Haggle scowled his dissatisfaction. “I have to go upstairs for a while. Can I trust you to familiarize yourself with the equipment and not fall asleep as soon as I leave?”

“Of course,” Barney said eagerly, pleased at the prospect of being alone with his ghost-girl. He hurried to one of the benches and stared fixedly and conscientiously at the instruments on it until Haggle left. As soon as the door had swung shut behind the little man Barney turned and walked towards the dark area where he had last seen the ghost. She appeared to him almost immediately and he felt an upsurge of tenderness and concern as he saw that she was more distraught than ever.

“You mustn’t worry,” he soothed. “I’ll get you out of here in no time. You’ll see.”

She shook her head. “I can scarcely believe it. After being bricked up in a cell for almost three hundred years I have begun to feel that I shall never escape.”

“Bricked up in a cell!” Barney was horrified. “Who did that to you?”

“My uncle – Lord Cyril.”

“But what made him do such a terrible thing?”
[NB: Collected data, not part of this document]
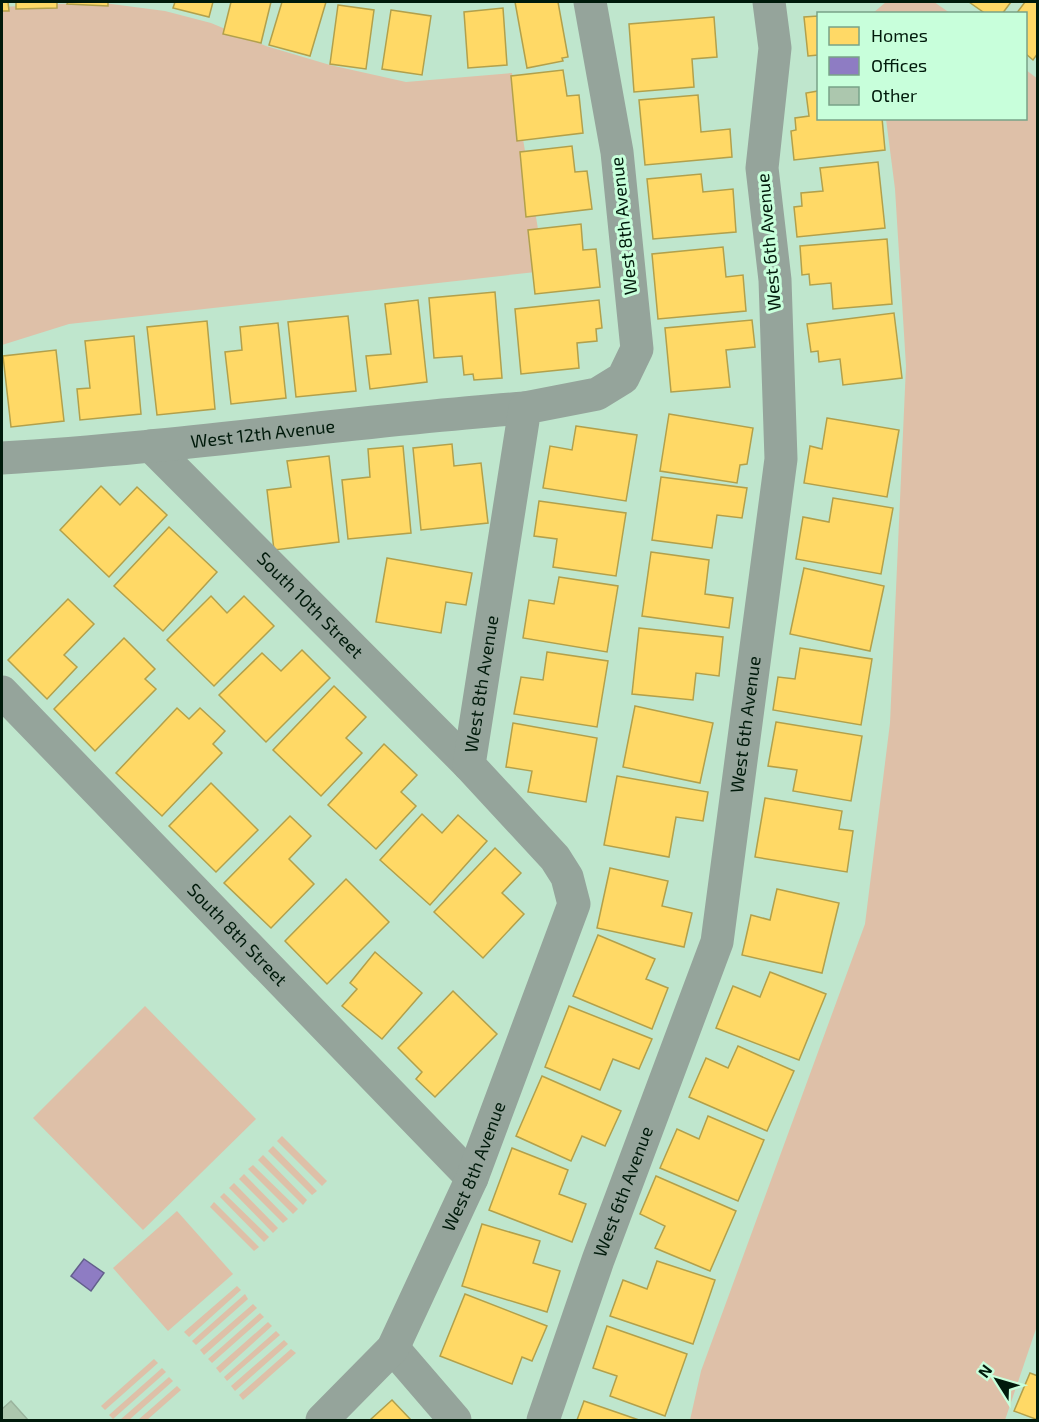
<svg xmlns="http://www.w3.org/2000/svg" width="1039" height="1422" font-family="'Exo 2',sans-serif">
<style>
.green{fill:#dec0a8}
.homes{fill:#ffd966;stroke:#b2a04b;stroke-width:1.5}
.offices{fill:#8e7cc3;stroke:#635f8c;stroke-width:1.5}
.building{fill:#acc7ae;stroke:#9ab39d;stroke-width:1.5}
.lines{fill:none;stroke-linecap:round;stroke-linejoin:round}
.minor{stroke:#95a49b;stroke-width:33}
.labels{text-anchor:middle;stroke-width:6;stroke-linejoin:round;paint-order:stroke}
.street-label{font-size:18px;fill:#001a0b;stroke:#c8ffdb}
</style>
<rect width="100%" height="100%" fill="#bfe6cd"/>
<g class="green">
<polygon points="96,2 165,11 211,23 266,46 330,65 406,82 512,73 545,271 69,324 2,345 2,7"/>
<polygon points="886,2 934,2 950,13 873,13"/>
<polygon points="1026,70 1038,79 1037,1326 1005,1420 690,1420 701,1371 865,924 890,723 906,366 895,189 886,119 1026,118"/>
<polygon points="145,1006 256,1119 143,1230 33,1118"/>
<polygon points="282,1136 327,1181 322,1186 277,1141"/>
<polygon points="273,1146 317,1191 312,1195 268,1151"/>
<polygon points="263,1155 307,1200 303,1205 258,1160"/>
<polygon points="253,1165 298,1209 293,1214 248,1169"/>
<polygon points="244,1174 288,1219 283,1223 239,1179"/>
<polygon points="234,1183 278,1228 273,1233 229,1188"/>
<polygon points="224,1193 269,1237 264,1242 220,1197"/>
<polygon points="214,1202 259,1247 254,1251 210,1207"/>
<polygon points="177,1211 233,1274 168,1331 113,1268"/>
<polygon points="237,1286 241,1290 189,1337 184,1332"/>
<polygon points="245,1294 248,1299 196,1345 192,1341"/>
<polygon points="253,1304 257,1308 204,1355 200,1350"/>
<polygon points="260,1313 264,1317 212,1363 208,1359"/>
<polygon points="268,1322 272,1326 220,1373 216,1368"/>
<polygon points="276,1331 280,1335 227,1381 224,1377"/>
<polygon points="284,1340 288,1344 235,1391 231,1386"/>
<polygon points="291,1349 296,1353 243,1400 239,1395"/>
<polygon points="154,1359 158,1363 105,1410 101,1406"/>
<polygon points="162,1368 166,1372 113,1419 109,1415"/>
<polygon points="169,1377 173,1381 129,1420 120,1420"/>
<polygon points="177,1386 181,1390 147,1420 138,1420"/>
</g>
<g class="homes">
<polygon points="2,2 8,2 9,11 2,11"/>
<polygon points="16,2 57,2 57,8 16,9"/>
<polygon points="68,2 108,2 108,6 67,4"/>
<polygon points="175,2 213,2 209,17 173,8"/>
<polygon points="231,2 271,2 261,43 223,34"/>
<polygon points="282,2 326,2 310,56 269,45"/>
<polygon points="515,2 558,2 568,57 562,58 563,61 527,68"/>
<polygon points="969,2 1011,2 1002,14 986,14"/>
<polygon points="1025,2 1038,2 1038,53 1033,60 1026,54 1026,14 1016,14"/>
<polygon points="338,5 374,10 366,69 330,64"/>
<polygon points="503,8 507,65 468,68 464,12"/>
<polygon points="391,10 431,16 422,75 382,69"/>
<polygon points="818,16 818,55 808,56 804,17"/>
<polygon points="714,17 717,57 692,59 694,87 634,92 629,24"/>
<polygon points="563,70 567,96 579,95 583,133 517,141 511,76"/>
<polygon points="818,91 818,118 882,118 885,150 794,160 791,131 796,130 795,118 809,116 806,93"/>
<polygon points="698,95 701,132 730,129 732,157 645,165 639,100"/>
<polygon points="572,146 575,172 587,171 592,209 526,217 520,152"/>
<polygon points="878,162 885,228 797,237 794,207 802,206 801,193 823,191 820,168"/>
<polygon points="701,174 703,192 733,189 736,232 653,239 647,179"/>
<polygon points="581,224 583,250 596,249 600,287 535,294 528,230"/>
<polygon points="887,239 892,304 833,309 831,283 810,285 809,274 802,275 800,246"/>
<polygon points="723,247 726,277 743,275 746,311 658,319 652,254"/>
<polygon points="495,292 502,378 474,380 473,374 464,375 462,356 434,358 429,298"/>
<polygon points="418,300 427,382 370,389 366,356 391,354 385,304"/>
<polygon points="599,300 602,328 596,329 597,341 577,343 579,368 521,374 515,309"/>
<polygon points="894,313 902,378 843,385 840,359 819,362 818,351 811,352 807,324"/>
<polygon points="348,316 356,391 296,397 288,322"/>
<polygon points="752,320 755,347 726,350 730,387 671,392 665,328"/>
<polygon points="207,321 215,409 157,415 147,327"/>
<polygon points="278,323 286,398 231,404 225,352 242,350 240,327"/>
<polygon points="134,336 141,414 80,420 77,389 90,388 85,341"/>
<polygon points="56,350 64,421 11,427 3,356"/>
<polygon points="669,414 753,428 747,464 740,465 737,483 660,471"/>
<polygon points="827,418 899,430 887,497 804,483 810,446 822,449"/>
<polygon points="576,426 637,435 626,501 543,488 550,446 572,450"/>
<polygon points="452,444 454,466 481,463 488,523 421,530 413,448"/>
<polygon points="403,446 411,533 348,539 342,480 370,477 368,449"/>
<polygon points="329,456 339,542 274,550 267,490 291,487 287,461"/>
<polygon points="661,477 747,488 742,518 717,515 712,548 652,540"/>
<polygon points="101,486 120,505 137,487 167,515 109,577 60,530"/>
<polygon points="833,498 893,508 881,574 796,559 803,517 829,522"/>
<polygon points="539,501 626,513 616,576 553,567 557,539 534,536"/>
<polygon points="169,527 217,572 163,631 114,586"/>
<polygon points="651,552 709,560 705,594 733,598 729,628 642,616"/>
<polygon points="387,558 472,573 466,605 446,602 441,633 376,622"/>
<polygon points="804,568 884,586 870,651 790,634"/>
<polygon points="559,577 618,586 607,652 523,638 529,600 554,604"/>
<polygon points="211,596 227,613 244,596 274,626 214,686 167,640"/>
<polygon points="68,599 94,624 64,655 77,667 47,699 8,660"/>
<polygon points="639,628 723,637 719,676 696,673 693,700 632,694"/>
<polygon points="124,638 155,669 145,679 156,689 95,751 54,709"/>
<polygon points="800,648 872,659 861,725 773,710 778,677 795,679"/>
<polygon points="302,650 330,678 266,742 219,695 262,653 281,671"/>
<polygon points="547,652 608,661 597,727 514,714 521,677 543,680"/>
<polygon points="334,686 366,717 346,738 362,753 321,796 273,750"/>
<polygon points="635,706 713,723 700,783 623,767"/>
<polygon points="177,708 189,719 200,708 225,731 213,744 222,753 162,816 116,773"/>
<polygon points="776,722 862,736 851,801 793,791 797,770 768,766"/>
<polygon points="513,723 597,738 586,802 528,792 532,771 506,767"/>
<polygon points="384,744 417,775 401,792 416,806 376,849 328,805"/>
<polygon points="617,776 708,792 703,821 676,817 669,857 604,845"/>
<polygon points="211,783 258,830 216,872 169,826"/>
<polygon points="765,798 842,811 839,829 853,831 847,872 755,857"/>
<polygon points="422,814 442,833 458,815 487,841 430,905 380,860"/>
<polygon points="290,816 311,836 289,859 314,884 271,928 224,883"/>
<polygon points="495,848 521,873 502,893 524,914 483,958 434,912"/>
<polygon points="610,868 668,881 662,906 692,913 684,947 597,928"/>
<polygon points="346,879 389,922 327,984 285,941"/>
<polygon points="777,889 839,903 822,973 742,955 751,915 770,920"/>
<polygon points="598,935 655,959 646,979 668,988 652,1029 573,996"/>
<polygon points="375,952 422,993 382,1039 342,1006 357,989 350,983"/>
<polygon points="770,972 826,994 799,1060 716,1028 733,986 760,997"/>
<polygon points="453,991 497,1034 435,1097 416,1079 422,1072 398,1048"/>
<polygon points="569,1006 652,1039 639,1069 613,1059 600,1090 545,1067"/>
<polygon points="738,1046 794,1071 767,1131 689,1097 706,1058 728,1068"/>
<polygon points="542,1076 621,1111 605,1146 582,1136 571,1161 516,1136"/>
<polygon points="708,1116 764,1140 738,1201 660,1168 677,1129 699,1139"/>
<polygon points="512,1148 568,1170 559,1194 586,1204 572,1242 489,1210"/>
<polygon points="656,1176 736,1211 710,1271 655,1248 665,1226 640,1214"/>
<polygon points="482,1224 540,1241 533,1263 560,1271 547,1312 462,1286"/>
<polygon points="657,1261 715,1280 693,1344 610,1316 623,1280 647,1289"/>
<polygon points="465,1294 547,1326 532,1361 522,1357 512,1384 440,1356"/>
<polygon points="607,1326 687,1354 665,1416 610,1396 617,1376 593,1368"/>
<polygon points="1030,1373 1038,1376 1038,1420 1014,1411"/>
<polygon points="392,1400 411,1420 370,1420"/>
<polygon points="584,1401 639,1420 577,1420"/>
</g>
<polygon class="offices" points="84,1259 104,1273 91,1291 71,1276"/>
<polygon class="building" points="11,1401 28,1420 2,1420 2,1409"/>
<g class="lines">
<g class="minor">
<path id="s1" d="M 151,446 L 469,765"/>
<path id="s2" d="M 2,458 C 176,448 350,421 525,408"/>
<path id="s3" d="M 2,692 L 472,1178"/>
<polyline points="393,1348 455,1420"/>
<path id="s4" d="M 322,1420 L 393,1348 L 472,1178 L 574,904 L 567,877 L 555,858 L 469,765 L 525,408 L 597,394 L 623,378 L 637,349 L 617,152 L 590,2"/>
<path id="s5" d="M 543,1420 L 598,1260 L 717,942 L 781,459 L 775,280 L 762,168 L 775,48 L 769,2"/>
</g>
</g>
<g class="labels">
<g class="street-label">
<text transform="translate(624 226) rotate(-96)" y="6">West 8th Avenue</text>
<text transform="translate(769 242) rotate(-95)" y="6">West 6th Avenue</text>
<text dy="6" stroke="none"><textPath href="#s2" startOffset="262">West 12th Avenue</textPath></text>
<text dy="6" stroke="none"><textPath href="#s1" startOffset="225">South 10th Street</textPath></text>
<text dy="6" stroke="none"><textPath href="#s4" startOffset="840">West 8th Avenue</textPath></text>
<text dy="6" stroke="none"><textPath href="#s5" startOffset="728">West 6th Avenue</textPath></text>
<text dy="6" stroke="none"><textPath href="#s3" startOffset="338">South 8th Street</textPath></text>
<text dy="6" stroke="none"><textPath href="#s4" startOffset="300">West 8th Avenue</textPath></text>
<text dy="6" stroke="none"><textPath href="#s5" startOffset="242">West 6th Avenue</textPath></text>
</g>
</g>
<rect width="1039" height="1422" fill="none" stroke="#001a0b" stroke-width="6"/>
<rect x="817" y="12" width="210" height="108" fill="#c8ffdb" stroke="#78a388" stroke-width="1.5"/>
<rect x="829" y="27" width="30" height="18" fill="#ffd966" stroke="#78a388" stroke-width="1.5"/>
<text x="871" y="42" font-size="18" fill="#001a0b">Homes</text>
<rect x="829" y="57" width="30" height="18" fill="#8e7cc3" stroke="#78a388" stroke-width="1.5"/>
<text x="871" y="72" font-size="18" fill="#001a0b">Offices</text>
<rect x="829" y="87" width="30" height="18" fill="#acc7ae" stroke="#78a388" stroke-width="1.5"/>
<text x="871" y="102" font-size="18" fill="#001a0b">Other</text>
<g transform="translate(997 1380) rotate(307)" stroke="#c8ffdb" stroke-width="4.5" paint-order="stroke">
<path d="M0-4.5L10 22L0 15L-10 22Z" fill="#001a0b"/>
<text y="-9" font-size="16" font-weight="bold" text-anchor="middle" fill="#001a0b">N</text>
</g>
</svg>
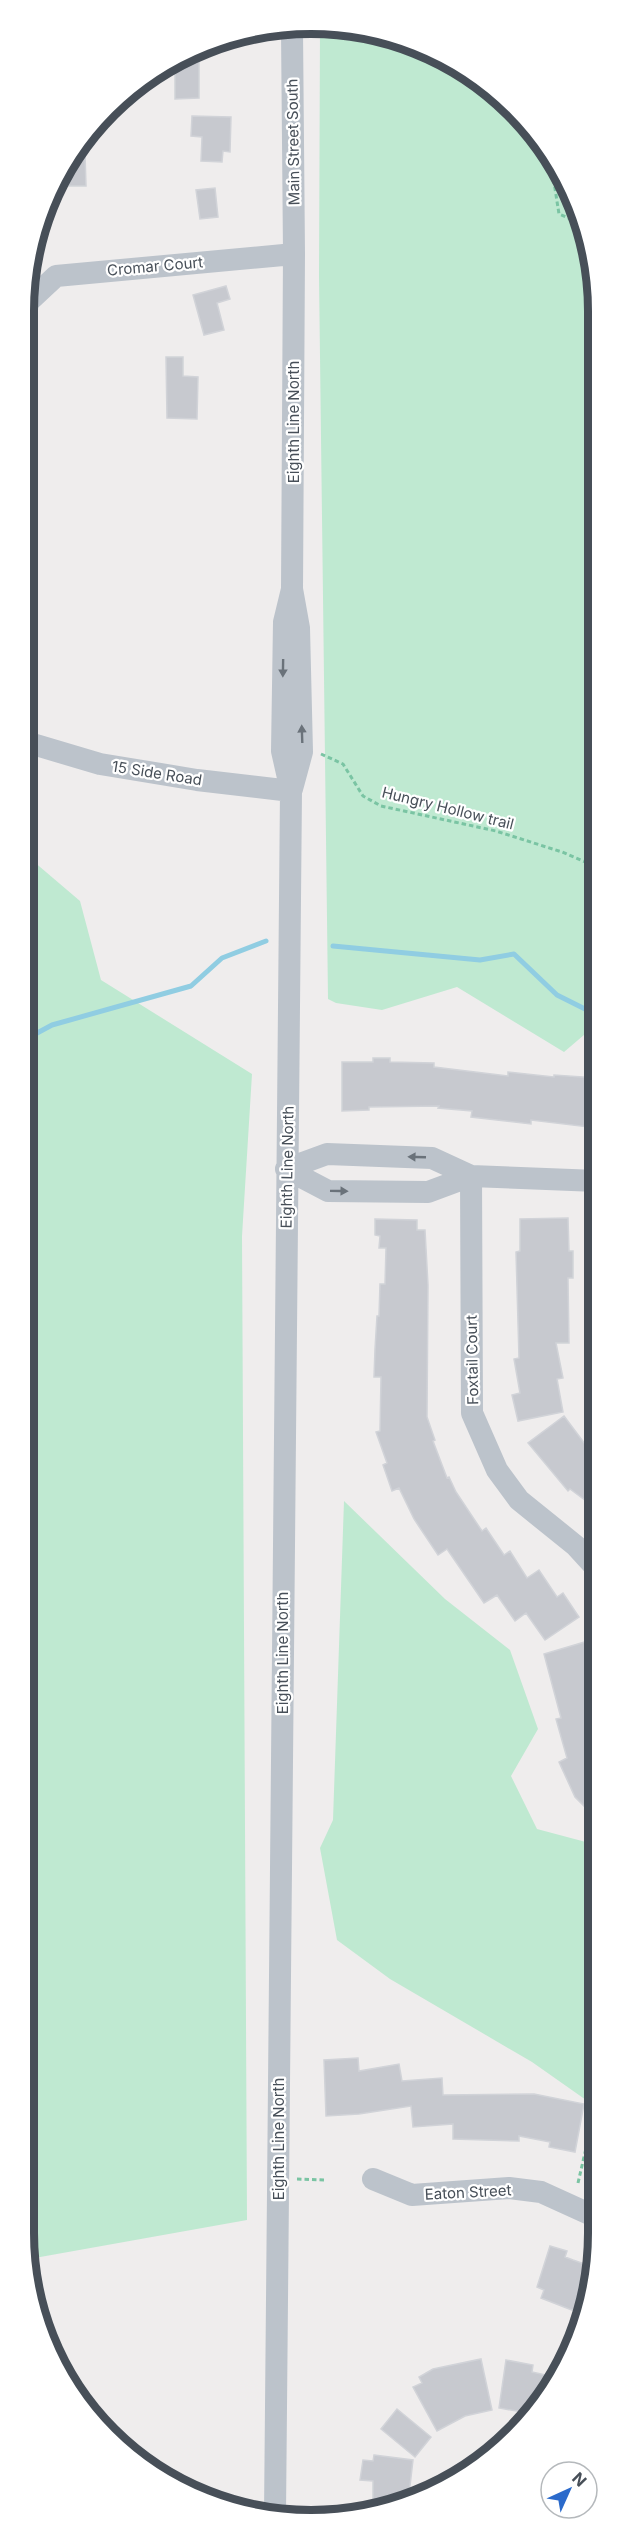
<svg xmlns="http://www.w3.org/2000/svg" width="623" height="2544" font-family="Inter,sans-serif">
<rect width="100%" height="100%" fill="#efeded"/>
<!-- green -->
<path fill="#bfe9d1" d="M349,27l90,27 76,54 54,77 28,89v756l-6,-1 -27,23 -107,-65 -75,23 -46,-7 -8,-4 -9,-723 1,-248z
M26,855l54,46 21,79 151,94 -10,162 5,984 -218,39 -5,-27z
M344,1501l101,98 65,51 28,79 -27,47 26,53 60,16 -1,262 -64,-45 -142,-83 -53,-39 -17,-92 13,-28z"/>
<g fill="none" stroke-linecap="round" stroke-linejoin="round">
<!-- stream -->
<path stroke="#90cde2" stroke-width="5" d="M333,946l147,14 34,-6 43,41 40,20
M26,1039l26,-14 139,-39 31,-28 44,-17"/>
</g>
<!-- building -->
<path fill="#c7c9cf" stroke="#d1d3d8" stroke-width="1.5" d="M180,62h19v36l-24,1v-34z
M192,116l39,1 -1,35 -7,-1 -1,11 -21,-1 1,-24 -11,-1z
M74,154h11l1,32h-30l7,-19z
M215,188l3,29 -18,2 -4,-29z
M226,286l4,13 -13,4 7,27 -20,5 -11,-40z
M166,357h17v19l15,1 -1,42 -30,-1z
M373,1058h17v4l44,1v4l74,9v-4l46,5v-2l43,3v50l-66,-8v4l-60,-7 1,-6 -34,-3 1,-2 -70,1v3l-27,1v-49h31z
M568,1218l1,33h4v27h-5l1,65h-13l7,35 -6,1 6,33 -45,9 -6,-26 8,-2 -6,-34 5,-1 -3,-106 4,-1v-32z
M375,1219l42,1v10h8l3,55 -1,132 8,23 -2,1 14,37 2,-1 7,15 26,39 4,-3 18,27 6,-4 17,27 12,-8 18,27 6,-4 16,24 -34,23 -19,-27 -11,8 -18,-26 -13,8 -37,-54 -9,6 -24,-36 -15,-31 -7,3 -9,-26 4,-2 -11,-31 4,-1 1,-54h-7l1,-28 2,-33h2l1,-32h5l1,-36h-7l1,-12 -5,-1z
M564,1416l33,44v49l-27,-20 -2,2 -40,-48z
M588,1641l9,29v149l-22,-22 -16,-35 8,-4 -11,-39 5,-1 -17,-64z
M358,2058l1,13 40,-7 3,17 40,-3 1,17 91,-1 50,10 -9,48 -26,-5 1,-5 -31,-6v5l-66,-2v-15l-40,3 -2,-21 -52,8 -33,2 -2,-56z
M550,2246l17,5 -2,6 8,3 23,8 -14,46 -41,-16 3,-8 -7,-3z
M481,2359l11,51 -27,6 -28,15 -24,-44 9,-4 -3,-6 14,-8z
M506,2360l27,5 -1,7 27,6 -31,35 -29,-5z
M397,2409l34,28 -16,20 -34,-28z
M374,2455l39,5 -5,43 -35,6v-28l-13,-1 3,-20 10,1z"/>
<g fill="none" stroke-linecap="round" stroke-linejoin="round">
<!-- path -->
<path stroke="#7ac4a3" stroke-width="3" stroke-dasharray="4.5 3" stroke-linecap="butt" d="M550,157l9,57 23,10
M321,754l22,10 20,32 18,10 115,25 66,21 35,15
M297,2179l27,1
M578,2183l18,-78"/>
<!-- minor -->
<path stroke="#bcc3cb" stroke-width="22" d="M292,30l2,224 -2,335 7,39 3,124 -10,37
M26,304l30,-28 238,-22
M26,742l74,22 97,16 94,11
M286,1169l42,22 100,1 43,-16 126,5
M286,1169l41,-15 105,4 39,18
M471,1176l1,237 25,57 22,30 57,46 21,23
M373,2179l39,16 97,-7 32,4 55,25
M275,2515l16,-1724 -9,-40 2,-129 8,-33"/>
</g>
<!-- one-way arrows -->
<defs><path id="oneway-solid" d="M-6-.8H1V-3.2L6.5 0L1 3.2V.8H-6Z" transform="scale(1.5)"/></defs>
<g fill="#6a727a">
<use href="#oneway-solid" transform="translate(283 668) rotate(91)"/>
<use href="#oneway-solid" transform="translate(302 734) rotate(-92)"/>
<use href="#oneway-solid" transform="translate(417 1157) rotate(-178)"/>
<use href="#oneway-solid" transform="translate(339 1191) rotate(1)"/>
</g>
<g text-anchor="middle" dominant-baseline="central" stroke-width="4.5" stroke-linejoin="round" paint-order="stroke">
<!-- street labels -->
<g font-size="15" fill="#474f58" stroke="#fff">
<text transform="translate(293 142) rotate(-91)">Main Street South</text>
<text transform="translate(155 266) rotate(-5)">Cromar Court</text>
<text transform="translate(293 422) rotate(-90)">Eighth Line North</text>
<text transform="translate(157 773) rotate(9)">15 Side Road</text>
<text transform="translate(448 808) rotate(14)">Hungry Hollow trail</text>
<text transform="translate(287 1167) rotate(-89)">Eighth Line North</text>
<text transform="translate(472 1360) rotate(-91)">Foxtail Court</text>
<text transform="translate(282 1653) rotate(-90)">Eighth Line North</text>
<text transform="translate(278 2139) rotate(-90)">Eighth Line North</text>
<text transform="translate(468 2192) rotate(-3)">Eaton Street</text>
</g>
</g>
<!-- crop -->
<path d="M0 0H623V2544H0ZM311 34H311A277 277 0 0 1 588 311V2233A277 277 0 0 1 311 2510H311A277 277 0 0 1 34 2233V311A277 277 0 0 1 311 34Z" fill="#fff" fill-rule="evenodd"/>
<path fill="none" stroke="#474f58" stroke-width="8" d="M311 34H311A277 277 0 0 1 588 311V2233A277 277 0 0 1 311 2510H311A277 277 0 0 1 34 2233V311A277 277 0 0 1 311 34Z"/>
<!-- north arrow -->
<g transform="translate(569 2490) rotate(45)"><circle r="28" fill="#ffffff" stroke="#b5b9bc" stroke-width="1.5"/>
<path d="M0-4.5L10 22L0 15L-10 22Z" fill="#2b6acb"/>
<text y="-9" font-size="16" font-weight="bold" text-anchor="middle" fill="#474f58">N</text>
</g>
</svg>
The girl lowered her gaze. “I fancied myself in love with a stableboy. My uncle said that if I could not find it within myself to behave like a lady it was incumbent on him to remove me from all worldly temptation by locking me in the castle dungeon.”

Barney felt a twinge of jealousy towards the long-dead stablehand and was at once consumed by intense curiosity about how far the affair had progressed. Unable to think of a diplomatic way of obtaining the information, he asked the girl’s name and was told that it was Mary Grey. Further questioning revealed that Mary had died of pneumonia soon after her incarceration and that her uncle, who probably had not intended things to go that far, had hidden his misdeed by having her cell bricked up. Mary’s ghost had been imprisoned there for almost three centuries – until Haggle had knocked the wall down in the course of constructing his laboratory.